#### [The problem]
With nothing omitted, transcribe the entries exactly as written.

Collected data
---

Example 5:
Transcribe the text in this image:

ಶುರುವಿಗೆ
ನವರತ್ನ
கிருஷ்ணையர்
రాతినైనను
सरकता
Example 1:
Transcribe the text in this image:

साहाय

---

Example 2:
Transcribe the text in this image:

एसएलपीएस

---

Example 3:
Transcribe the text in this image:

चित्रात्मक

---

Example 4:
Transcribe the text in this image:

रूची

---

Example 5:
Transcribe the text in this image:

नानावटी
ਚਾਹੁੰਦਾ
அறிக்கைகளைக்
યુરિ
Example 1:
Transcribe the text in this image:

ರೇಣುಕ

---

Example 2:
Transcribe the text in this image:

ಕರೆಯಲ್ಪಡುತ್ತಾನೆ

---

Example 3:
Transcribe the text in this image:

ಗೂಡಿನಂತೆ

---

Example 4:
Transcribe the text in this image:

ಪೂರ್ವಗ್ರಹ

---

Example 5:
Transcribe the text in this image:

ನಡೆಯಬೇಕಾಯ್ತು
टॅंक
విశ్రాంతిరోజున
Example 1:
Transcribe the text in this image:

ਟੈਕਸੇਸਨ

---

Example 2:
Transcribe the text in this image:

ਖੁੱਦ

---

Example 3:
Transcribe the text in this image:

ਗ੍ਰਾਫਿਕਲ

#### [Exercise output]
---

Example 5:
Transcribe the text in this image:

ಶುರುವಿಗೆ
ನವರತ್ನ
கிருஷ்ணையர்
రాతినైనను
सरकता
Example 1:
Transcribe the text in this image:

साहाय

---

Example 2:
Transcribe the text in this image:

एसएलपीएस

---

Example 3:
Transcribe the text in this image:

चित्रात्मक

---

Example 4:
Transcribe the text in this image:

रूची

---

Example 5:
Transcribe the text in this image:

नानावटी
ਚਾਹੁੰਦਾ
அறிக்கைகளைக்
યુરિ
Example 1:
Transcribe the text in this image:

ರೇಣುಕ

---

Example 2:
Transcribe the text in this image:

ಕರೆಯಲ್ಪಡುತ್ತಾನೆ

---

Example 3:
Transcribe the text in this image:

ಗೂಡಿನಂತೆ

---

Example 4:
Transcribe the text in this image:

ಪೂರ್ವಗ್ರಹ

---

Example 5:
Transcribe the text in this image:

ನಡೆಯಬೇಕಾಯ್ತು
टॅंक
విశ్రాంతిరోజున
Example 1:
Transcribe the text in this image:

ਟੈਕਸੇਸਨ

---

Example 2:
Transcribe the text in this image:

ਖੁੱਦ

---

Example 3:
Transcribe the text in this image:

ਗ੍ਰਾਫਿਕਲ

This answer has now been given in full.